Passage for review.
[Start of Attachment]
PSYCHIATRIC rOTATION
Team Structure
Schedule
Goals and Objectives
Key Readings
Neurology residents will rotate on Psychiatry Consult-Liaison for one month during their PGY-3 year of training. During your time on this service, you will see psychiatry consults along with the psychiatry team.
For details about the service, please review: Psychiatry Consult/Liaison Service Policies and Procedures
The Consult-Liaison chief should reach out shortly before your rotation to provide further information including which attending you are assigned to as well as documents e.g. interview template, info gathering and dot phrases.
On Day 1 of your rotation report at 8 AM to the Consult Liaison work room P1G25, first floor shock trauma hallway. You can also pick up a key to this room at P1H10 (located in the hallway between the shock trauma elevators and rotunda).
Team Structure
Psychiatry Attendings:
Charles Robinson, MD - Med-ICI (preferentially covers consults from the medicine teams)
David Glovinsky, MD – General UMMC consults
Anique Forrester, MD – General UMMC consults
Samantha Latorre, MD – STC-ICI (preferentially covers consults from Shock Trauma)
Psych residents are each assigned to one attending. You will staff and see every consult you are assigned the same day, but will need to find an attending who is free (i.e. not currently staffing with a psych resident).
3-4 Psychiatry Residents: Typically the residents rotating on this service are PGY-2's, and thus are the same class of residents the PGY-3 neurology residents worked with on the Stroke, General, and VA services. Sometimes there are other rotating residents from family medicine or internal medicine and possible CL fellows.
3-4 Medical Students
Schedule
You should arrive by 8 AM daily (P1G25 - in the corridor leading to the Shock Trauma auditorium) for sign-out. Consults are assigned in bulk in the morning and again at 1 PM. Sign out with the on-call psychiatry resident occurs at 4 PM.
Rotation Calendar
The neurology resident should function as a member of the psychiatry consult liaison team. Patient care and didactics take priority over any other activities.
With the exception of once-a-week Continuity Clinic, the neurology residents will follow the same schedule as the psychiatry residents while on the rotation.
Taking consults in turn with other team members
Psychiatry didactics (daily didactics and grand rounds)
CL Service Case of the Day (Typically Tues, Wed) CL Work Room at 12 PM
Friday Seminars (Typically Friday) CL Work Room at 12 PM
Didactics (Every Thursday morning) Virtual or at 701 W. Pratt, 4th floor
If the C-L service is not busy, neurology residents can attend neurology grand rounds and neurology midday didactics, but neurology didactic sessions are NOT required when residents are on the psychiatry rotation.
The neurology resident has no night or weekend call for the psychiatry service.
[End of Attachment]
Input data.
[Start of Attachment]
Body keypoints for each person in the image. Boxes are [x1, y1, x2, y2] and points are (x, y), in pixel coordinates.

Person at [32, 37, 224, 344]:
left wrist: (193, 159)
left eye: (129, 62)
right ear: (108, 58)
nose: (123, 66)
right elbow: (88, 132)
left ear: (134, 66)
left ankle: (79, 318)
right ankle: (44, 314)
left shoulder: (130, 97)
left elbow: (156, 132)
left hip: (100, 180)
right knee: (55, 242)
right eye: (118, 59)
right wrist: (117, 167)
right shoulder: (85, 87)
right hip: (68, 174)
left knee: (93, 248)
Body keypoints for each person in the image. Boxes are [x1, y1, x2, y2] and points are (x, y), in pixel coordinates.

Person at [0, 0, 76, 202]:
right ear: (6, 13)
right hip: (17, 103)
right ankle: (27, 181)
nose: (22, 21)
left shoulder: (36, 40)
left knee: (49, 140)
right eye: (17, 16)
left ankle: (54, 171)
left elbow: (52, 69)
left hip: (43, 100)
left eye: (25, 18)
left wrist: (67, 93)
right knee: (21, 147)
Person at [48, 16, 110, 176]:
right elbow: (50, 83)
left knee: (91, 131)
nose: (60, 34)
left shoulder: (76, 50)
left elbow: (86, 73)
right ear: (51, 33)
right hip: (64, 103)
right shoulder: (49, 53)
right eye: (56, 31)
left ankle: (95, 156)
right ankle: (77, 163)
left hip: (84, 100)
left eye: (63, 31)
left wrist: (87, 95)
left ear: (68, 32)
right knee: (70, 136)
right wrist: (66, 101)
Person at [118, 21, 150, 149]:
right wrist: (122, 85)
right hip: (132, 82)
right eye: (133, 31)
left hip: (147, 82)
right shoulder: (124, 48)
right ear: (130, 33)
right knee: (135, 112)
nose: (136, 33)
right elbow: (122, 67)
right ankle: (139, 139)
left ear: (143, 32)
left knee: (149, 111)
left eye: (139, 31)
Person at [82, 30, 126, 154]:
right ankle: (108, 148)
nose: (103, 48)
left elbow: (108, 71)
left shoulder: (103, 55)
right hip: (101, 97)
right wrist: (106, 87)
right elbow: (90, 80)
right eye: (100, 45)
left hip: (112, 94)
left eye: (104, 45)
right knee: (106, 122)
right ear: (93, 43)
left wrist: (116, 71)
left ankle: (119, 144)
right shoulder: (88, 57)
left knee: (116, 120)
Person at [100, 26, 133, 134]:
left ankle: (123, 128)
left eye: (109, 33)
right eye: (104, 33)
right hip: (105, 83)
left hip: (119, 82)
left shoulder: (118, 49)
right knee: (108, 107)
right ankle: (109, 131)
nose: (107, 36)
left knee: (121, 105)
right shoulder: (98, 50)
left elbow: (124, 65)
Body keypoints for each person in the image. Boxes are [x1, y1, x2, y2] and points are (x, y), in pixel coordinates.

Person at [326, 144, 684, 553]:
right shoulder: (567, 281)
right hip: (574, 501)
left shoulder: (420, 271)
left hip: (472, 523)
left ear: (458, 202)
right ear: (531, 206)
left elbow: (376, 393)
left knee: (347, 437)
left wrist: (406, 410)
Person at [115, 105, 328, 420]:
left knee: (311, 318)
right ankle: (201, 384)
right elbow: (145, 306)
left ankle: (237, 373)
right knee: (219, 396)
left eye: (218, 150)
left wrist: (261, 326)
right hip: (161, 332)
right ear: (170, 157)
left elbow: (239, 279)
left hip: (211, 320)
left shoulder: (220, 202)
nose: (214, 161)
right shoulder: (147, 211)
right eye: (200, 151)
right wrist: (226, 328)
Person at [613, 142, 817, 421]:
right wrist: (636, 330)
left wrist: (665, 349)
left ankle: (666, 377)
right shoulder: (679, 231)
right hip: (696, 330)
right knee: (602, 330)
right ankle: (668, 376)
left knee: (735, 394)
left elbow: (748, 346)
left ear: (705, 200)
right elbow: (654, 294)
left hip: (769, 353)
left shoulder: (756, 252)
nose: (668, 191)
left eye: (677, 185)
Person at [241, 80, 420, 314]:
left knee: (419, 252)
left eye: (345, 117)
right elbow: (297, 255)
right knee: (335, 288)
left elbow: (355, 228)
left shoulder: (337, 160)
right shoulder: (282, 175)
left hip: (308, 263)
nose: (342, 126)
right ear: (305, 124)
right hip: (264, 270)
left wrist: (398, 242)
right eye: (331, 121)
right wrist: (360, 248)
[End of Attachment]
Action item.
Update the psychiatry rotation guide text starting at "PSYCHIATRIC rOTATION" and ending at "the psychiatry team.", changing "Goals and Objectives" to "Learning Objectives".

Answer to this problem.
PSYCHIATRIC rOTATION
Team Structure
Schedule
Learning Objectives
Key Readings
Neurology residents will rotate on Psychiatry Consult-Liaison for one month during their PGY-3 year of training. During your time on this service, you will see psychiatry consults along with the psychiatry team.